Graph-Based Global Reasoning Networks

Conference Computer Vision and Pattern Recognition (CVPR)

By: Yunpeng Chen, Marcus Rohrbach, Zhicheng Yan, Shuicheng Yan, Jiashi Feng, Yannis Kalantidis


Globally modeling and reasoning over relations between regions can be beneficial for many computer vision tasks on both images and videos. Convolutional Neural Networks (CNNs) excel at modeling local relations by convolution operations, but they are typically inefficient at capturing global relations between distant regions and require stacking multiple convolution layers. In this work, we propose a new approach for reasoning globally in which a set of features are globally aggregated over the coordinate space and then projected to an interaction space where relational reasoning can be efficiently computed. After reasoning, relation-aware features are distributed back to the original coordinate space for down-stream tasks. We further present a highly efficient instantiation of the proposed approach and introduce the Global Reasoning unit (GloRe unit) that implements the coordinate-interaction space mapping by weighted global pooling and weighted broadcasting, and the relation reasoning via graph convolution on a small graph in interaction space.

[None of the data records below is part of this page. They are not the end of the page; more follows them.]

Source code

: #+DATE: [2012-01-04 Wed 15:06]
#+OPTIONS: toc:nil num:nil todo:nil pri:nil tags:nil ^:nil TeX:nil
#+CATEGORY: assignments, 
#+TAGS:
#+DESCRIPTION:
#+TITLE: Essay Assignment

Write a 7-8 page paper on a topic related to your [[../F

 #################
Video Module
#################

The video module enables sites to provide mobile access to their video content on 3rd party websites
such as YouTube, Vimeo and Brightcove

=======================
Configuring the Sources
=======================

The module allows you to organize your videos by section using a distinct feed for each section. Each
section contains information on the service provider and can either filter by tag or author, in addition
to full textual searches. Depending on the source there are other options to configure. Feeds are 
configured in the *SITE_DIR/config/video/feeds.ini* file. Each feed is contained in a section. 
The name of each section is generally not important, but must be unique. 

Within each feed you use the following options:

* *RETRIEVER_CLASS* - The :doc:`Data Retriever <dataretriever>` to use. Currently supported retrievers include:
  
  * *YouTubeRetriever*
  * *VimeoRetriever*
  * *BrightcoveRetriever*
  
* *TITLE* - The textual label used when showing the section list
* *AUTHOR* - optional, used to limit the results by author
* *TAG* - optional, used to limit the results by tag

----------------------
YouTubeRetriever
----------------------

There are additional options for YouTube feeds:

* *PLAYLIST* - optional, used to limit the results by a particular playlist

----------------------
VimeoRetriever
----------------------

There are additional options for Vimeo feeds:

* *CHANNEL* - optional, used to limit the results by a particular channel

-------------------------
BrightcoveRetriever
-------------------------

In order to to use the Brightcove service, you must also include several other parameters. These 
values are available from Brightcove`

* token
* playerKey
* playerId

The proposed GloRe unit is lightweight, end-to-end trainable and can be easily plugged into existing CNNs for a wide range of tasks. Extensive experiments show our GloRe unit can consistently boost the performance of state-of-the-art backbone architectures, including ResNet [15, 16], ResNeXt [34], SE-Net [18] and DPN [9], for both 2D and 3D CNNs, on image classification, semantic segmentation and video action recognition task.